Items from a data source
+--

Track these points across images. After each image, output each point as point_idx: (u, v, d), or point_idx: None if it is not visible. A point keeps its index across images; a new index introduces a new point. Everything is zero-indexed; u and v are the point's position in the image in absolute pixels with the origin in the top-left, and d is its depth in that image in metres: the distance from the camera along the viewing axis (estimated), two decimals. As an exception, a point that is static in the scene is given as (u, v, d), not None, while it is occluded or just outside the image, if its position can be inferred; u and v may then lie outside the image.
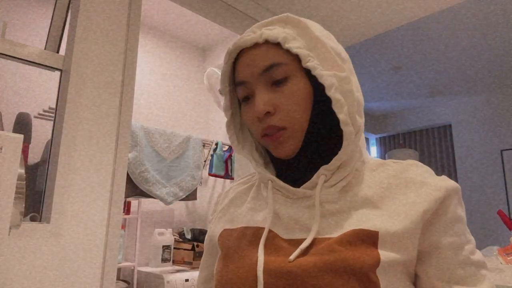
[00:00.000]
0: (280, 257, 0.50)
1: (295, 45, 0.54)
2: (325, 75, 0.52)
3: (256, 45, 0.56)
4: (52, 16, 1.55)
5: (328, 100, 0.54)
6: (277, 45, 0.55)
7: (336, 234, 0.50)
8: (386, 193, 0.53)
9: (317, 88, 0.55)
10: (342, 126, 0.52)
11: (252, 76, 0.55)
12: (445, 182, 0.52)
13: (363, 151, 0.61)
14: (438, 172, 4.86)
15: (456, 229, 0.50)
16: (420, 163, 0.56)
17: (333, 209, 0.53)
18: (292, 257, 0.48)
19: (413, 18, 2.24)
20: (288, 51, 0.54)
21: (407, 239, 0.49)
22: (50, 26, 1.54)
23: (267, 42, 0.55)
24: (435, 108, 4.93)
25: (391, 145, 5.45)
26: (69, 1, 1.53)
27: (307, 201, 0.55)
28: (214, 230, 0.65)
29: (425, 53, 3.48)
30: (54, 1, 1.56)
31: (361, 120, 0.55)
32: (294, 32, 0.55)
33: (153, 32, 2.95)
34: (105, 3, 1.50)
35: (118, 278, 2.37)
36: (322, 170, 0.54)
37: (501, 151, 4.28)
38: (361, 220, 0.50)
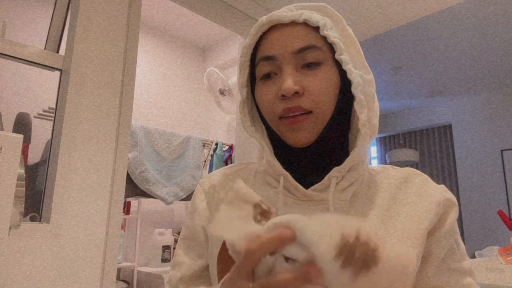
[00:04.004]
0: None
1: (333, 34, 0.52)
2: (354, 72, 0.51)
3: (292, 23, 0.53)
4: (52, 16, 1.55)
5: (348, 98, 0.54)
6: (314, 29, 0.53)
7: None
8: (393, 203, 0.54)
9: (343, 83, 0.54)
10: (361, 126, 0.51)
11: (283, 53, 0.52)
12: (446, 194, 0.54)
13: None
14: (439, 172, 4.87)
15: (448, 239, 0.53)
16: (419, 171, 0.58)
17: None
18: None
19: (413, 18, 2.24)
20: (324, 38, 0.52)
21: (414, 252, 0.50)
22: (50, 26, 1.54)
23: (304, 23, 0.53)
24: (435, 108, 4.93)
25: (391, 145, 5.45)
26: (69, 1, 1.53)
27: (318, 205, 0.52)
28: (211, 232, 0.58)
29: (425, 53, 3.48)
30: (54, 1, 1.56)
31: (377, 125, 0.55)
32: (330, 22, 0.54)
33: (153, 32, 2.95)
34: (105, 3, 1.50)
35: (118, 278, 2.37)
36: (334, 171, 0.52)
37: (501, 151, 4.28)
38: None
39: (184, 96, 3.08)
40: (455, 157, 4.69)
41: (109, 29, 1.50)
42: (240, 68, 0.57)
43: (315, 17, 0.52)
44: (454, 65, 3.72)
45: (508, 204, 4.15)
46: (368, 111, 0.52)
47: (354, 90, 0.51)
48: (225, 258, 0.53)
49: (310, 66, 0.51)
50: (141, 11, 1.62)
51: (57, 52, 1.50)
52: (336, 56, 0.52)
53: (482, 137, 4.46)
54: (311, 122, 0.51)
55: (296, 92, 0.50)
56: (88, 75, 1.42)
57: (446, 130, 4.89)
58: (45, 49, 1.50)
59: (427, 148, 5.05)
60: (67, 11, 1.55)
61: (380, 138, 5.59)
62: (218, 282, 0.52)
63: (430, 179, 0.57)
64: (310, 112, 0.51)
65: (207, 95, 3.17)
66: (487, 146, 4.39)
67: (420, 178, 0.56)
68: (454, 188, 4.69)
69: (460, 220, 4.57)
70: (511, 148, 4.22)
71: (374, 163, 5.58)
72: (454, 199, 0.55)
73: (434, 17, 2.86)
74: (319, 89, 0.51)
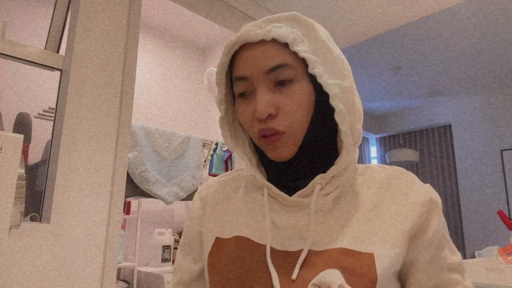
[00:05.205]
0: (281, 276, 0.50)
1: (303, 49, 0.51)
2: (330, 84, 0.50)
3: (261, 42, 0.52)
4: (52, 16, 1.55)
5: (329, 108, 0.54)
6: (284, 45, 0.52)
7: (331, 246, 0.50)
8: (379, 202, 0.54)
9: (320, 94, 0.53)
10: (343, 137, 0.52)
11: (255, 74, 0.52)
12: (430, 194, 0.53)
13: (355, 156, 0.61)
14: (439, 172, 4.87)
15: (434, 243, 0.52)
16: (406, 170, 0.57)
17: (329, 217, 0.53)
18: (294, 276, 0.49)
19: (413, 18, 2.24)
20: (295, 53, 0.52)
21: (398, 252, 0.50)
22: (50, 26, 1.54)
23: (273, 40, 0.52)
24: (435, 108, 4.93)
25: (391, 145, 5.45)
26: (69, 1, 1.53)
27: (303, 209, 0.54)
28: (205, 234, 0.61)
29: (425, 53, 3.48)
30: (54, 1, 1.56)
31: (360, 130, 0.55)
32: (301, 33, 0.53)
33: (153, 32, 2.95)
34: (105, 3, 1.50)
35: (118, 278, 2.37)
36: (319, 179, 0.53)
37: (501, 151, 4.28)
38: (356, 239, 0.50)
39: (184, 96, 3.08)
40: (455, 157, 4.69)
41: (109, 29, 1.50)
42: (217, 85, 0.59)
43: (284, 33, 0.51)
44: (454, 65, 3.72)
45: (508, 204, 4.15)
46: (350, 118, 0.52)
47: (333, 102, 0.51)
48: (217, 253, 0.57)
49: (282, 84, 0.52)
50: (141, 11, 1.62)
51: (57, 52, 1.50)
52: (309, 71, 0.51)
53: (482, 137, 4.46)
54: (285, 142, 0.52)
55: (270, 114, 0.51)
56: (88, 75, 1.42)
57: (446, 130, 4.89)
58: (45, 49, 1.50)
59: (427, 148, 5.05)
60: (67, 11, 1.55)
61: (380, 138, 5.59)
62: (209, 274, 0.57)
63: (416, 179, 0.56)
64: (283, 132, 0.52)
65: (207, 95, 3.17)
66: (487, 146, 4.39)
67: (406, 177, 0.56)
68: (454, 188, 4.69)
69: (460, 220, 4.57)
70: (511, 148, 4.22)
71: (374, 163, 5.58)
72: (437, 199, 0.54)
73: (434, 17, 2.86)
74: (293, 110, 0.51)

+--

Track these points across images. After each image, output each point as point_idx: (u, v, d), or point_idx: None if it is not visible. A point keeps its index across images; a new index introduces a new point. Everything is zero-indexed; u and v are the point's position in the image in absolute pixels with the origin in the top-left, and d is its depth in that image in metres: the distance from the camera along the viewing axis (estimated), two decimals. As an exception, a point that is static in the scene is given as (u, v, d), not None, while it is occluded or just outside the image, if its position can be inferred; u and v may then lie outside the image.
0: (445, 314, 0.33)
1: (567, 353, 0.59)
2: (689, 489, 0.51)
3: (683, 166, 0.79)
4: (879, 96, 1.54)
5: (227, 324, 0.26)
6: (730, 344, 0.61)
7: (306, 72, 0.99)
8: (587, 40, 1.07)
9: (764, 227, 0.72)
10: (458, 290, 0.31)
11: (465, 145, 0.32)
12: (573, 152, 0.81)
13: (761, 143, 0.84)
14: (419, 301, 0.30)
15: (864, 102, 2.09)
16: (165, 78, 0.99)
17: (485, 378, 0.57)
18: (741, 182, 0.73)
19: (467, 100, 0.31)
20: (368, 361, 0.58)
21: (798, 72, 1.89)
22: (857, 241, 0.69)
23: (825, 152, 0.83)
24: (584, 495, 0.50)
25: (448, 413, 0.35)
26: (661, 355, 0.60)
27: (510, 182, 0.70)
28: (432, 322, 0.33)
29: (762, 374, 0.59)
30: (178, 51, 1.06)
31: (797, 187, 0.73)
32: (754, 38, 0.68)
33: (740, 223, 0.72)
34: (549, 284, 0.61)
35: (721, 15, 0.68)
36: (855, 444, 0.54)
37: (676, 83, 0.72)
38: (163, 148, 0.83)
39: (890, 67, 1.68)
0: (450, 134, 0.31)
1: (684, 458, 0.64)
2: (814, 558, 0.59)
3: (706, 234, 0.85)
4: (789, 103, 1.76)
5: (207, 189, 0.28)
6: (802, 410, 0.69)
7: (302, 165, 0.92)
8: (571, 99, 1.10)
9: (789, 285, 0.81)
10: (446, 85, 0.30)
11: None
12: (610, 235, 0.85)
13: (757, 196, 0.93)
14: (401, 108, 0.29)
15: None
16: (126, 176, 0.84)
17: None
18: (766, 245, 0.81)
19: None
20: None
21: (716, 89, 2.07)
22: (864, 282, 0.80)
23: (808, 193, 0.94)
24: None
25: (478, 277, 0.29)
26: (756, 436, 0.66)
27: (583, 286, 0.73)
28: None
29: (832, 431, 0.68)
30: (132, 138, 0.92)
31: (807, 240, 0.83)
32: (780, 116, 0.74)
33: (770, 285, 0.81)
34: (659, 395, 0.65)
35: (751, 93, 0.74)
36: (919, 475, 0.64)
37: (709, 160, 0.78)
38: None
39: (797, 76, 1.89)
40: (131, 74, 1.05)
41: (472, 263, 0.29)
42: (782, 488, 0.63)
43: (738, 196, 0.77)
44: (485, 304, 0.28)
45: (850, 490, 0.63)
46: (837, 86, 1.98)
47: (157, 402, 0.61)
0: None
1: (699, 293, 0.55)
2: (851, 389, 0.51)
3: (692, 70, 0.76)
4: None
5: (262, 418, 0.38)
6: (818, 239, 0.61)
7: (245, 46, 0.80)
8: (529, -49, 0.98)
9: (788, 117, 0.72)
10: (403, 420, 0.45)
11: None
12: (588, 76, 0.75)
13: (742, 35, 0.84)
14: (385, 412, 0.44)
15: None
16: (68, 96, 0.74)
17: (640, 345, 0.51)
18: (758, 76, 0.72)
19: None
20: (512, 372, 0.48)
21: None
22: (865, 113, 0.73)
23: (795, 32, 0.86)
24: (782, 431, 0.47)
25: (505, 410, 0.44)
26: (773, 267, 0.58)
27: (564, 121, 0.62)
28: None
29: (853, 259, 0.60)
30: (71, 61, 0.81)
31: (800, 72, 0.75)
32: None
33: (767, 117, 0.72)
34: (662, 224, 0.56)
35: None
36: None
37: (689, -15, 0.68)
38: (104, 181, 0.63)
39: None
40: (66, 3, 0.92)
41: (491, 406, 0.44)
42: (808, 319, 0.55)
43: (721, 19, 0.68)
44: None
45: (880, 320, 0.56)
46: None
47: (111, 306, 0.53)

+--

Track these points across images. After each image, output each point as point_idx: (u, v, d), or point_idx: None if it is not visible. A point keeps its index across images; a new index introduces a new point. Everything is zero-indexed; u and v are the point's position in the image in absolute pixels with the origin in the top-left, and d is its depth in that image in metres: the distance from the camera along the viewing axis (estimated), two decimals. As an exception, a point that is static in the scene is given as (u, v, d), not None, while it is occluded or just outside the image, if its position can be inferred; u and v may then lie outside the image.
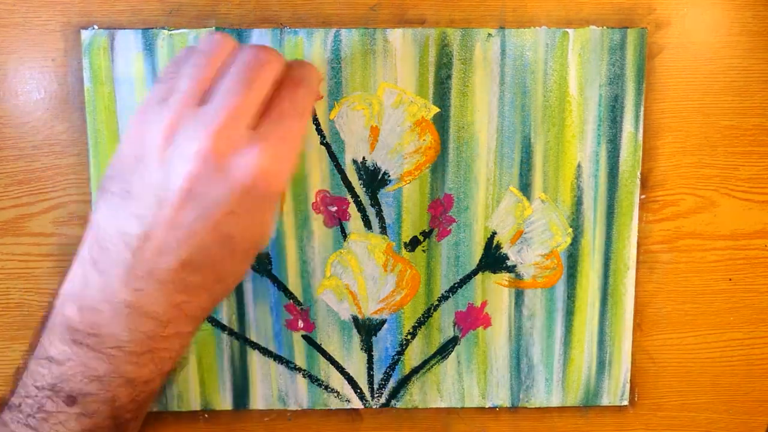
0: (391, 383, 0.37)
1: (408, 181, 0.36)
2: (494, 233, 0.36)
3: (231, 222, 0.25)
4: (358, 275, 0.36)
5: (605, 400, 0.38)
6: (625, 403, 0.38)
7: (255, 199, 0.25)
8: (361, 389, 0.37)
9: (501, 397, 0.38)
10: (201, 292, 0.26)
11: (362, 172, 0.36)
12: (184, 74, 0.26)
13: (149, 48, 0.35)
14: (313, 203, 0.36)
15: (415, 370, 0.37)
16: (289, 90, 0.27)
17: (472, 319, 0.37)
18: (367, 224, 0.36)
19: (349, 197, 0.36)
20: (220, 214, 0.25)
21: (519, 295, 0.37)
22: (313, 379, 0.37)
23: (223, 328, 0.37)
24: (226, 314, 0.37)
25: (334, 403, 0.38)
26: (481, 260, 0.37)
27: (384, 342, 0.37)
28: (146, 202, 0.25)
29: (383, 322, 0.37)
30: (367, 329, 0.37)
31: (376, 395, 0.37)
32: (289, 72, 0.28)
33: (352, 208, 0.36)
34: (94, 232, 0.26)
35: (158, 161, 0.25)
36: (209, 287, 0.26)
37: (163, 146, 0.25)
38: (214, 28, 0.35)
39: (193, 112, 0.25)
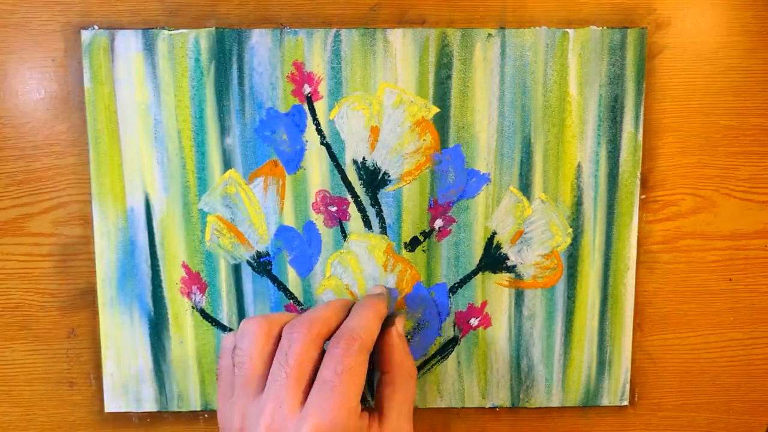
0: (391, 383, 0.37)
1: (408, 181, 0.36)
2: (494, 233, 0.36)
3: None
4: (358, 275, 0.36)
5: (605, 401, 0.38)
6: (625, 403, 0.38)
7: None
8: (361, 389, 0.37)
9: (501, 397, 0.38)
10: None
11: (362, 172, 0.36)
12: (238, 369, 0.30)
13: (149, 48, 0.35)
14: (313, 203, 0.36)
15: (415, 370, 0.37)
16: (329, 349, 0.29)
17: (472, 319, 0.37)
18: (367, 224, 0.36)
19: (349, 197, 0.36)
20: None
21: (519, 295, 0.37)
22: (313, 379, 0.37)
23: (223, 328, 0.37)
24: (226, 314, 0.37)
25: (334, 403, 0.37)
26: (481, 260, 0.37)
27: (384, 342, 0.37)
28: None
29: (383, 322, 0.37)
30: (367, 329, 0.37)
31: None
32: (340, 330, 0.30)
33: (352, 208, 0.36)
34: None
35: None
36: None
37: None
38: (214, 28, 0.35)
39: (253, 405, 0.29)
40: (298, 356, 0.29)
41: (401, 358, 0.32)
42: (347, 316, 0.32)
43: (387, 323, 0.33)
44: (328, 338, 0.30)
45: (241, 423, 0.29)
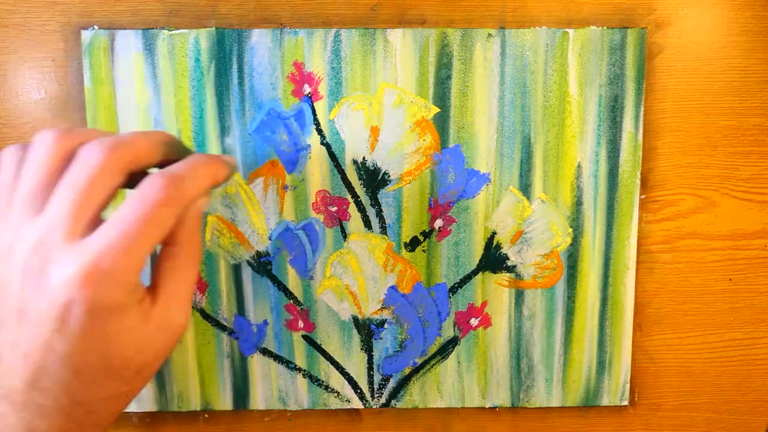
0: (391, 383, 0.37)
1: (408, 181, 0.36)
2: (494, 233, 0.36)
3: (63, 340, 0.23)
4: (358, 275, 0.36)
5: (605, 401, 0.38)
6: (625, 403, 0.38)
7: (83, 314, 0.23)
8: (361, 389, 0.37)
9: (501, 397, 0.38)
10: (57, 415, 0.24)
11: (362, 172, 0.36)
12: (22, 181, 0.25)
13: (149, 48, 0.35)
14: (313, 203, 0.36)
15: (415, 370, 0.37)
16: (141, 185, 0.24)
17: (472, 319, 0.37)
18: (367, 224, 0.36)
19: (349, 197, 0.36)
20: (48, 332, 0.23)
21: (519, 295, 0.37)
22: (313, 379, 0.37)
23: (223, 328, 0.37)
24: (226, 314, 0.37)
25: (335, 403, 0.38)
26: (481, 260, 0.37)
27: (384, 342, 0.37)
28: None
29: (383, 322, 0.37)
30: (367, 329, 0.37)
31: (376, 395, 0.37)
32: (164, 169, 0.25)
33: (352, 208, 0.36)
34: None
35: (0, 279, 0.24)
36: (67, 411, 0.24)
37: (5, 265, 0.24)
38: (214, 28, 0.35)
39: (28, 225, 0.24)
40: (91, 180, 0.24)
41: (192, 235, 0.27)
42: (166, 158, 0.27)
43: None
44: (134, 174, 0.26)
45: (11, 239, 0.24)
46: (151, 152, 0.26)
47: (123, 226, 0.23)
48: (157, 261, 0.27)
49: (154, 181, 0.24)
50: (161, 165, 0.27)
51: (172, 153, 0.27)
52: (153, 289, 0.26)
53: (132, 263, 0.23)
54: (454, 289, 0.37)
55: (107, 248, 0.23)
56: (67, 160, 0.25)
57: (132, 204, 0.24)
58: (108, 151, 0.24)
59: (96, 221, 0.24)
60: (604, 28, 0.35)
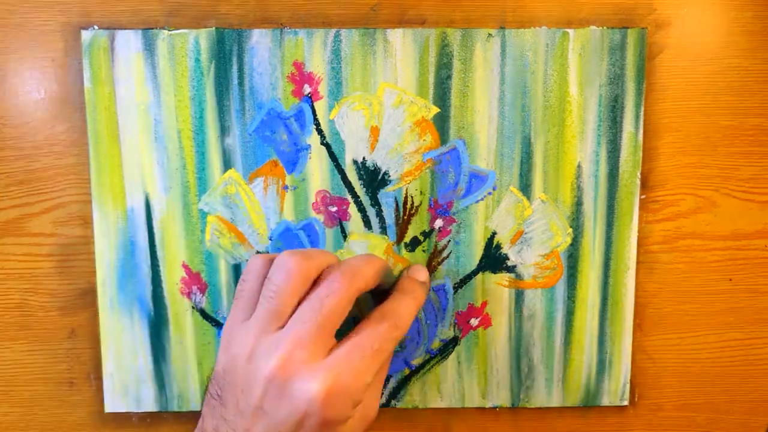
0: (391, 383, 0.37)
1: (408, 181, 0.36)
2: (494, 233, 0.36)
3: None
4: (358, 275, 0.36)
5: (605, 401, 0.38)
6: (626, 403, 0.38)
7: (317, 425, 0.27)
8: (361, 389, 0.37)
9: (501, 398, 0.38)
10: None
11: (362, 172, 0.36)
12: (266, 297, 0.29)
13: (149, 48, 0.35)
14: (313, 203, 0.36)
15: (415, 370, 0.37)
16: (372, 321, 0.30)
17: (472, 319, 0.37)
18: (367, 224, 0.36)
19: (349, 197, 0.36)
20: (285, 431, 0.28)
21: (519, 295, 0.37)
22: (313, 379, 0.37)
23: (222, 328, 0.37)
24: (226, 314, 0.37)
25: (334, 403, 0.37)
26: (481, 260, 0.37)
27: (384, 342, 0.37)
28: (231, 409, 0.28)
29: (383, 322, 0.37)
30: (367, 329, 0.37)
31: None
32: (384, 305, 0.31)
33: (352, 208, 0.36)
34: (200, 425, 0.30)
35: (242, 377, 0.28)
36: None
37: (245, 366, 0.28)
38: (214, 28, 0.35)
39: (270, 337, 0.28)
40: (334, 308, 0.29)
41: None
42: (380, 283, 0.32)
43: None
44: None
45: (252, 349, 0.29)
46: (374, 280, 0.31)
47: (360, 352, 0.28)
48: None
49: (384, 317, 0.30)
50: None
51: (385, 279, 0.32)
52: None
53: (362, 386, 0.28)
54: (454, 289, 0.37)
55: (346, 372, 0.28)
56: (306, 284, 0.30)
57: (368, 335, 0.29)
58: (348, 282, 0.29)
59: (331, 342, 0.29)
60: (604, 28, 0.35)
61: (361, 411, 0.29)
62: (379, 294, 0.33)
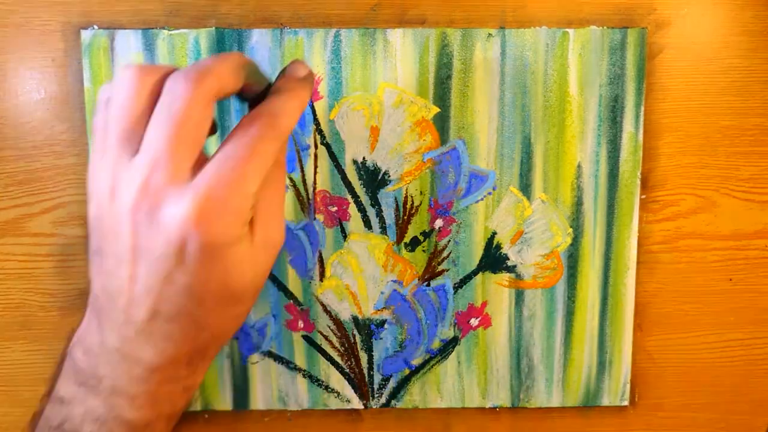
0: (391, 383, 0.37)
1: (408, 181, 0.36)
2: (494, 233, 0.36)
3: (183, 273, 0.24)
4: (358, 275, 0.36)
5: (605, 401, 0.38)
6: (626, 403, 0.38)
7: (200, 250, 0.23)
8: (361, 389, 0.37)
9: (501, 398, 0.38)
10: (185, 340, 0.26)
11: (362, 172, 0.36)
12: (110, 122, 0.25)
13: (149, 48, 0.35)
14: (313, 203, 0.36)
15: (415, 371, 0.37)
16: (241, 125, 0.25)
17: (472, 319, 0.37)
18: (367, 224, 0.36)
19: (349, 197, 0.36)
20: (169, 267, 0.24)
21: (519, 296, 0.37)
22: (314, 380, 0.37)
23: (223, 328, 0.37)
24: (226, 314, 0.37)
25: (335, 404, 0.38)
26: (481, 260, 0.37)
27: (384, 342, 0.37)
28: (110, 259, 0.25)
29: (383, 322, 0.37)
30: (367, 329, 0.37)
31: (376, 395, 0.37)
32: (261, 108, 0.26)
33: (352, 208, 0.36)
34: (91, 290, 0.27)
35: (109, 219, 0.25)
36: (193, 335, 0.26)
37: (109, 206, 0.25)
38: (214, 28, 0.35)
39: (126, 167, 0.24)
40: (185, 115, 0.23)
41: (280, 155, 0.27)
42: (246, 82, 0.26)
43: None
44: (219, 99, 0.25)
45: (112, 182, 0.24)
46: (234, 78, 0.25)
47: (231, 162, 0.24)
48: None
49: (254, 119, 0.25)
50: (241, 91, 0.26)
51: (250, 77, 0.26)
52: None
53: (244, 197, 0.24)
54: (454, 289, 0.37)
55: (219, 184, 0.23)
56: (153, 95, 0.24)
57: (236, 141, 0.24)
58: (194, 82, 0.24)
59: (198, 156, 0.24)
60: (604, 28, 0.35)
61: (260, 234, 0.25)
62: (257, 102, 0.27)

+--

_Prompt_:
In the data above, retype exactly and only the lines between the one holding "20: (288, 51, 0.54)" and the one holding "38: (361, 220, 0.50)", inclusive.

_Your response_:
20: (288, 51, 0.54)
21: (407, 239, 0.49)
22: (50, 26, 1.54)
23: (267, 42, 0.55)
24: (435, 108, 4.93)
25: (391, 145, 5.45)
26: (69, 1, 1.53)
27: (307, 201, 0.55)
28: (214, 230, 0.65)
29: (425, 53, 3.48)
30: (54, 1, 1.56)
31: (361, 120, 0.55)
32: (294, 32, 0.55)
33: (153, 32, 2.95)
34: (105, 3, 1.50)
35: (118, 278, 2.37)
36: (322, 170, 0.54)
37: (501, 151, 4.28)
38: (361, 220, 0.50)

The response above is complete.